» Source passage
Workshop at the Reinforcement Learning Conference 2024 in Amherst, MA.
Date: August 9, 2024, 9am - 4pm
Location: Hadley Room (posters in the Marriott Center)
Workshop Summary
The RL Safety Workshop will focus on the study of safe reinforcement learning systems that are aligned with human values. The workshop will blend research from several branches of reinforcement learning, ranging from theoretical formalisms of alignment, to strategies for building safe RL agents, to auditing and monitoring of deployed systems. We hope these topics will be of interest to a large subset of the RLC community, as they are crucial for ensuring that increasingly powerful RL systems remain beneficial to humanity.

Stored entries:

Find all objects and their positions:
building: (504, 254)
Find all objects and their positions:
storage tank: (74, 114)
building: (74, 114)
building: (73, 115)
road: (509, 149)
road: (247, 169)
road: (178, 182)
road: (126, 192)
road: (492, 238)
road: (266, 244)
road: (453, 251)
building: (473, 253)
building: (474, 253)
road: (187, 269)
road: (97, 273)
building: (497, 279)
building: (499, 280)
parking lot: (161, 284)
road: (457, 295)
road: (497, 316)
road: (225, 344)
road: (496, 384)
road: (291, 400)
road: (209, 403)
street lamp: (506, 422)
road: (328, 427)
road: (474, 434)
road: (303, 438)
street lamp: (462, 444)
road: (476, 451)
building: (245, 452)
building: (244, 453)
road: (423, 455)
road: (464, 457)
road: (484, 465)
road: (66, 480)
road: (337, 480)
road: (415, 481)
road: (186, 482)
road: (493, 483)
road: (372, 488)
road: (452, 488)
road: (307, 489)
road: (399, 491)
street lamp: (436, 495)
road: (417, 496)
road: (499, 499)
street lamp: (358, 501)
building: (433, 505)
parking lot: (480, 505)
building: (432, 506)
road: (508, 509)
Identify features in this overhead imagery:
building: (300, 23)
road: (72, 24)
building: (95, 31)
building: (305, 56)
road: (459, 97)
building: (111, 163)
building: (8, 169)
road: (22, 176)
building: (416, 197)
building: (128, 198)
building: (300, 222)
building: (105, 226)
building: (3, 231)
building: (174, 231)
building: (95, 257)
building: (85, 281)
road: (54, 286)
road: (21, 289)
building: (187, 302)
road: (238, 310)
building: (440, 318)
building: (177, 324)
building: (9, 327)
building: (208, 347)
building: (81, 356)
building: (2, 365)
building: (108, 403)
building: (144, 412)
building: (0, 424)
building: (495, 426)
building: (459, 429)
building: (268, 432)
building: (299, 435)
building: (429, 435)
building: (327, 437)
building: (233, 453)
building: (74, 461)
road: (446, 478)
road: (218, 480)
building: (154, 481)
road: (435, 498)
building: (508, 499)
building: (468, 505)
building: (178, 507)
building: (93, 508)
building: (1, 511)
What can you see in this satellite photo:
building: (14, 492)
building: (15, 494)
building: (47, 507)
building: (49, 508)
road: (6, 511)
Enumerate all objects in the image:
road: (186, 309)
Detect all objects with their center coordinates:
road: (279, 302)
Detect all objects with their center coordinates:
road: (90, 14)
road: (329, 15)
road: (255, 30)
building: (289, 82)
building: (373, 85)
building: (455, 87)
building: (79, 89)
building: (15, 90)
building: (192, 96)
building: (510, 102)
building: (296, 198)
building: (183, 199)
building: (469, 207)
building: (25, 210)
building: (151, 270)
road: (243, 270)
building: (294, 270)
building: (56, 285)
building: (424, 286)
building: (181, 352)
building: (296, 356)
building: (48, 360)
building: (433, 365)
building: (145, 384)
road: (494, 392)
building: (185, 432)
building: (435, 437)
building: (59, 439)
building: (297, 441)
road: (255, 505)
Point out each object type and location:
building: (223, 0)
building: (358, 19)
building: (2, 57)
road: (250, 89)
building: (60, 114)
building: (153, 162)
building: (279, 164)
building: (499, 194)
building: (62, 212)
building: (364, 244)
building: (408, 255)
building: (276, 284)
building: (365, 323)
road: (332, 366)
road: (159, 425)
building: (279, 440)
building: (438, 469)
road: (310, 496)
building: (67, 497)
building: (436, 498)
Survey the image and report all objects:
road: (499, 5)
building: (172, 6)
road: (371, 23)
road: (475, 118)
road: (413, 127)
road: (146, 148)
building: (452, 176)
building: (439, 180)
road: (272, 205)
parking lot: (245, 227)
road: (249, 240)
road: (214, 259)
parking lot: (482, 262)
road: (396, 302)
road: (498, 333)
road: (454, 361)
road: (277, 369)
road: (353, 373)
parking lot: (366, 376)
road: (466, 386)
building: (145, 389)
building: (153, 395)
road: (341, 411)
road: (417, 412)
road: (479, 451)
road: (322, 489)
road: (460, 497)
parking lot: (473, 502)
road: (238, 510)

» Required work
[1] According to the workshop announcement, where will the posters be displayed?
[2] Using the workshop announcement, explain why the organizers expect its topics to interest a large part of the RLC community.
[3] Pull out the stretch of the workshop announcement from "Date: August 9, 2024, 9am" through "beneficial to humanity.".

» Expected responses
[1] In the Marriott Center.

[2] The organizers hope the topics will interest a large subset of the RLC community because those topics are crucial for making sure that increasingly powerful RL systems stay beneficial to humanity.

[3]
Date: August 9, 2024, 9am - 4pm
Location: Hadley Room (posters in the Marriott Center)
Workshop Summary
The RL Safety Workshop will focus on the study of safe reinforcement learning systems that are aligned with human values. The workshop will blend research from several branches of reinforcement learning, ranging from theoretical formalisms of alignment, to strategies for building safe RL agents, to auditing and monitoring of deployed systems. We hope these topics will be of interest to a large subset of the RLC community, as they are crucial for ensuring that increasingly powerful RL systems remain beneficial to humanity.